After extended testing, CARB exemption (D-697) was granted in May 2012. (Dynacert press release May 12, 2012). That is impressive.
The Best is Yet To Come
Along with these assertions of fuel savings, and improvements to the global climate, apparently the engine by working much more efficiently, lasts much longer and requires far less maintenance – a win on all sides.
But there is much more. What works on trucks, also works on diesel engines everywhere. An engine is an engine after all.
A study has been done on the Prince Rupert Port Authority. Did you know that sea ports are one of the biggest polluters on the planet? All of those lift trucks, cranes, moving equipment and dock equipment use diesel engines. Negotiations are underway to install the HydraGen on Port facilities, and the savings in fuel cost, equipment maintenance, and global warming should be dramatic.
Did you know that a significant amount of the electrical power worldwide is generated by using diesel engines, some of enormous size. In the Caribbean, almost all generated electricity is from diesel engines burning diesel duel. Similar negotiations are underway to install the HydraGen in the Caribbean.
Think about transportation in India, China, Malaysia, Indonesia and so many other countries. The majority of public transport is on diesel buses. The majority of movement of goods is on diesel trucks. Think about the very polluted air in the cities and their desperate need to reduce smog and pollution, never mind the inherent savings.
Dynacert
Dynacert trades on a junior exchange, has approximately 150,000,000 shares outstanding, and has traded in the $0.14 – $0.20 range recently. We started buying in the $0.04 range.
Cautions
The company changed its name from Dynamic Fuels to Dynacert in 2012 in order to shed its previous image, as it believed success was finally imminent, after so many years of struggle. As with all technology companies, until something is tried and true over a long period of time, all the promise can evaporate.
While the company claims to be on the verge of signing contracts for the use of the HydroGen, until it happens, it hasn’t happened.
This is a penny stock and is so because its technology is not widely implemented. If the technology was widely accepted, the stock would be far higher than $0.14. The downside to the investment is $0.14. The upside potential is dramatic.
Cymor10 Bagger Stock Pick Record
In spite of the tremendous melt down over the last 70 days of resource stocks, CymorStockPicks have held up remarkably well. When you listen to the hype and nonsense of buy or sell recommendations, consider just how well our stock picks have done in the worst melt down, that some say is now worse than 2008. Our picks ARE UP IN VALUE.
This is in spite of the fact that EMD had its funds confiscated in Cyprus, and despite that is still it is holding up well.
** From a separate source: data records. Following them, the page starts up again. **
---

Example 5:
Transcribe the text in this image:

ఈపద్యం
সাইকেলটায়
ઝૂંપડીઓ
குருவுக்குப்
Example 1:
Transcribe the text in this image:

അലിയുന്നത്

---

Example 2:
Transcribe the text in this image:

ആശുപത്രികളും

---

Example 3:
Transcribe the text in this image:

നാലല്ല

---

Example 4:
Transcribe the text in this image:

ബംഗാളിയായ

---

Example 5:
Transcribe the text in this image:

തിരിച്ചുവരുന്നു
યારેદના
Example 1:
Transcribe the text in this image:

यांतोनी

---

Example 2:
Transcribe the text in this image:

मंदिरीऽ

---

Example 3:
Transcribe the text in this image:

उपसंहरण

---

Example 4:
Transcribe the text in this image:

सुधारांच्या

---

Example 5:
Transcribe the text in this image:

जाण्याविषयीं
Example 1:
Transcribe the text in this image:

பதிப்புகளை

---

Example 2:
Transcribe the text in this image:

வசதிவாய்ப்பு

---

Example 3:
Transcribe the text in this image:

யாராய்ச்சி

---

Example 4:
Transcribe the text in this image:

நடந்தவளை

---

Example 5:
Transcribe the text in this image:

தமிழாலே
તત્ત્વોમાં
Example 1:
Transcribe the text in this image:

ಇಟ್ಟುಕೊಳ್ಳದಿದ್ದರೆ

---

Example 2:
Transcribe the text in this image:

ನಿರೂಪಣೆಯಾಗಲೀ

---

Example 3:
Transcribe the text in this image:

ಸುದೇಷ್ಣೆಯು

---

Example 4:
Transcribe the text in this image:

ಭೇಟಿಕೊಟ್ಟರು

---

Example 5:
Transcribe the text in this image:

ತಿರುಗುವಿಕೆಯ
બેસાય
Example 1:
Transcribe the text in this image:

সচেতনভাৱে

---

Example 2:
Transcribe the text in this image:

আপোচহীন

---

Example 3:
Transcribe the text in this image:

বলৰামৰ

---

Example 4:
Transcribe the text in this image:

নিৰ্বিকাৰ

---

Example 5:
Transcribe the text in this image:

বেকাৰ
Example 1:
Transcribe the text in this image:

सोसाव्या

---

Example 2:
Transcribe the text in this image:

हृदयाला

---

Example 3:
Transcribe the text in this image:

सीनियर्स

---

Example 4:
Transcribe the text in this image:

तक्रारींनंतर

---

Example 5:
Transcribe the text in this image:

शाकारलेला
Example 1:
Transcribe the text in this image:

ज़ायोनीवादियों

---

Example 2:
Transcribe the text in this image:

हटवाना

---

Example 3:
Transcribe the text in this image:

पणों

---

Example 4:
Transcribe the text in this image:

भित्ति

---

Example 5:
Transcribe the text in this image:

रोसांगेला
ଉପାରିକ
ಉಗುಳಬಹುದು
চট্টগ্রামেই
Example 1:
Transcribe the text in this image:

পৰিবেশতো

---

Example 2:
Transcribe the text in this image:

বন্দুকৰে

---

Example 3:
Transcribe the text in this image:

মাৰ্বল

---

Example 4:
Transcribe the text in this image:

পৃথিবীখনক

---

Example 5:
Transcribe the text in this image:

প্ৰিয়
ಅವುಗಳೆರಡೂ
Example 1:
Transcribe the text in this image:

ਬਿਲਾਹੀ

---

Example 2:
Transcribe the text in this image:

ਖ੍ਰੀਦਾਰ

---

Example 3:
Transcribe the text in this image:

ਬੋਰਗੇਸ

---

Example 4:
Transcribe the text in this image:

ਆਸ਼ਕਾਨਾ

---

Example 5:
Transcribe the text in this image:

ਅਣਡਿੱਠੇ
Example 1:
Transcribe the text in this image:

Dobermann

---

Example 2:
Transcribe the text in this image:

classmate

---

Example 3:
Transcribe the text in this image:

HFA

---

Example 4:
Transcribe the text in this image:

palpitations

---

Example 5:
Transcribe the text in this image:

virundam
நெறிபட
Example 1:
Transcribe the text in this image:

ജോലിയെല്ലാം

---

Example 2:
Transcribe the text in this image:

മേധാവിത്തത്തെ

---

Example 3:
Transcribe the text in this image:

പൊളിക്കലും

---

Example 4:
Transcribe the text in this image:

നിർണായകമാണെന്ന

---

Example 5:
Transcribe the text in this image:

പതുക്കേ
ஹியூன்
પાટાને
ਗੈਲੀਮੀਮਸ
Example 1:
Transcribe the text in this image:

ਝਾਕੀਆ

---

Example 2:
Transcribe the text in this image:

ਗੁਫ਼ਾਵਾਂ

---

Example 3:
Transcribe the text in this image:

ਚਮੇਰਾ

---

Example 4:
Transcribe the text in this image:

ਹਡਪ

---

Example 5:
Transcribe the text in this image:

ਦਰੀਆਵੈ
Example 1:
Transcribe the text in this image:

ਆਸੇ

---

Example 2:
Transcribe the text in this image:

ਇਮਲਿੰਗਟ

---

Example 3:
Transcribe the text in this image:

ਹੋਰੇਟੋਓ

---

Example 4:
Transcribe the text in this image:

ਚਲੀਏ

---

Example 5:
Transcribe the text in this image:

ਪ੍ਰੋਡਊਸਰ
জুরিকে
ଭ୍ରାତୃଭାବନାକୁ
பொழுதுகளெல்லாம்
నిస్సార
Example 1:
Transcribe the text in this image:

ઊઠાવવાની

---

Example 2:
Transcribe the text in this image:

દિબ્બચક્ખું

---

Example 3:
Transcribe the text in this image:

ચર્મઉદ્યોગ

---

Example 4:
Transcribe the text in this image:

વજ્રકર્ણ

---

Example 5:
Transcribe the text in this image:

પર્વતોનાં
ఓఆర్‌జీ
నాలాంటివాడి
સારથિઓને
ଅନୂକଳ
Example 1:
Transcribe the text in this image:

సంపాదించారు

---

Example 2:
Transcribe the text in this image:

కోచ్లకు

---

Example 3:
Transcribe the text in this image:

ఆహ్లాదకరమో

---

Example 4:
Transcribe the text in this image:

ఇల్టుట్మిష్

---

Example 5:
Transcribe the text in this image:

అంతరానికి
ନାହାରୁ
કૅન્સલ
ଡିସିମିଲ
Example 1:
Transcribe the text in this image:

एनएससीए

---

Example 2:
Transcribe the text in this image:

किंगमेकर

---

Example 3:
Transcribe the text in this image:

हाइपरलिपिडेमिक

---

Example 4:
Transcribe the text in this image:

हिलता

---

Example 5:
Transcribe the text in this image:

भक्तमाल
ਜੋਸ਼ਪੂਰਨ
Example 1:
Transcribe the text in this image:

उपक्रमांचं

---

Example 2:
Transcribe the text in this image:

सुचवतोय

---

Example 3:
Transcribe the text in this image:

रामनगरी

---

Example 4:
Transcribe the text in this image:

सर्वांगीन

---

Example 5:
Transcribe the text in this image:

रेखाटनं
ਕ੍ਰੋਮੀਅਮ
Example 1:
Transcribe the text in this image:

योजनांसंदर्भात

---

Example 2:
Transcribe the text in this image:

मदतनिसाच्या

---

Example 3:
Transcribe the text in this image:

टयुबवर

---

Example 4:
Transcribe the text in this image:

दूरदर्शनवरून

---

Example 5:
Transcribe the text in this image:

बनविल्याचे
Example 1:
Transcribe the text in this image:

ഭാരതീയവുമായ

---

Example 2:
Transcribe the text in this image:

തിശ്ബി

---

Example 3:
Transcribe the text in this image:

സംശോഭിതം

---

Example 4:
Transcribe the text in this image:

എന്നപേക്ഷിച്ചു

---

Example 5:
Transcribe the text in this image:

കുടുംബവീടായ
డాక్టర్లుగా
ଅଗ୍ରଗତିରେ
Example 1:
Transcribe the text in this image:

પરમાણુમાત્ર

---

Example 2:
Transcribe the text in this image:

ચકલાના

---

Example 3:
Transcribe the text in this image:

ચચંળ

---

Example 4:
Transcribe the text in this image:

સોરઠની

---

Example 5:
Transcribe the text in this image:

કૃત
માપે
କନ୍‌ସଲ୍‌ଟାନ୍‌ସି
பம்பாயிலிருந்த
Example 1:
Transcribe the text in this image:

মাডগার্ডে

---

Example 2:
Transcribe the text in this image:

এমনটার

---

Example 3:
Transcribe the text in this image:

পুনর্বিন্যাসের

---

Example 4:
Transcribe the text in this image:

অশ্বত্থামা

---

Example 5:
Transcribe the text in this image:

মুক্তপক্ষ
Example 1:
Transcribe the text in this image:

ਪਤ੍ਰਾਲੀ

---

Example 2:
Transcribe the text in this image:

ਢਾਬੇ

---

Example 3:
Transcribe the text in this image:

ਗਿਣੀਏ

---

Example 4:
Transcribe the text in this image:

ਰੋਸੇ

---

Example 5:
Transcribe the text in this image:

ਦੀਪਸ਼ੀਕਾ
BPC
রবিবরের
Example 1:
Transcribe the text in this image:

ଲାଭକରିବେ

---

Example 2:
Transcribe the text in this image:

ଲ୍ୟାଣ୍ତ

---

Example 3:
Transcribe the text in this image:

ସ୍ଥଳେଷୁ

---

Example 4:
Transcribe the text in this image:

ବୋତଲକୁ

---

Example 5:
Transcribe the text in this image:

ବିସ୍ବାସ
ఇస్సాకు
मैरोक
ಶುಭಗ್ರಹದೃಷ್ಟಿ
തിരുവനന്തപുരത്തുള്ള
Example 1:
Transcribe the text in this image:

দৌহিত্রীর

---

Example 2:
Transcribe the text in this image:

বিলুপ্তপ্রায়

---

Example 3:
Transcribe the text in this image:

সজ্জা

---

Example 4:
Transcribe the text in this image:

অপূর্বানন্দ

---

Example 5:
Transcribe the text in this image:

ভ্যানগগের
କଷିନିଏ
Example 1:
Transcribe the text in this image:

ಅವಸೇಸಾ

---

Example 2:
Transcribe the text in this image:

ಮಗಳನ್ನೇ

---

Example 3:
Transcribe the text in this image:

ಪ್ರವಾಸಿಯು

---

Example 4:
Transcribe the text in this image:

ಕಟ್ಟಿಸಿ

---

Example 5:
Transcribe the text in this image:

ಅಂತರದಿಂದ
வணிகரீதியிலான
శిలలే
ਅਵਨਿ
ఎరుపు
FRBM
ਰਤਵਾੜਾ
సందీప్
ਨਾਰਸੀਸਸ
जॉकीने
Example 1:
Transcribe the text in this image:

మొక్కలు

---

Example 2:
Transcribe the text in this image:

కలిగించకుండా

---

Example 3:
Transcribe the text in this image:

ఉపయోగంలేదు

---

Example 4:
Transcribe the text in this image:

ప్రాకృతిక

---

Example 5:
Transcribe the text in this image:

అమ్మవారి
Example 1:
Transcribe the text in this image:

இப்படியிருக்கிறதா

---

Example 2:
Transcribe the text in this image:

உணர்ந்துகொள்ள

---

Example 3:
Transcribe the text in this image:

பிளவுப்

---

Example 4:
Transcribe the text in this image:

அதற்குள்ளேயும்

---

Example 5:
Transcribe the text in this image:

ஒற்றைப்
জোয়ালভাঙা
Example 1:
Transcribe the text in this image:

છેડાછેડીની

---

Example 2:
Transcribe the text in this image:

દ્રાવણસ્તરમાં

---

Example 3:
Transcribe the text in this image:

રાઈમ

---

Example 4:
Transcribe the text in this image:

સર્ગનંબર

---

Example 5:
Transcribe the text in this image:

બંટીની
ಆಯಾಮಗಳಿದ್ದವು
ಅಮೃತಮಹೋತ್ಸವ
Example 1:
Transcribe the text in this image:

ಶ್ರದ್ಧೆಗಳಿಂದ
We may or may not have positions in the securities we name under ‘Whats-Hot-or-Not’. Whether an investment is made in a particular security depends on many factors, including portfolio balancing, timing, cash and capital reserves, asset allocation and numerous other factors. Readers are advised to do their own research and decide in light of their own circumstances. Matters discussed contain forward-looking statements that are subject to risks and uncertainties that could cause actual results to differ materially from any future results, performance or achievements expressed or implied.
The views expressed are opinions and are not investment advice. Persons investing should seek the advice of a licensed professional to guide them and should not rely on the opinions expressed herein. This blog is not a solicitation for investment and we do not accept unsolicited investment funds. This report is for information purposes only, and is neither a solicitation nor recommendation to buy or sell, nor an offer to buy or sell securities. We are not a registered investment advisor nor a broker-dealer in any jurisdiction. The information contained herein is based on sources which we believe to be reliable but is not guaranteed by us as being accurate and does not purport to be a complete statement or summary of the available data.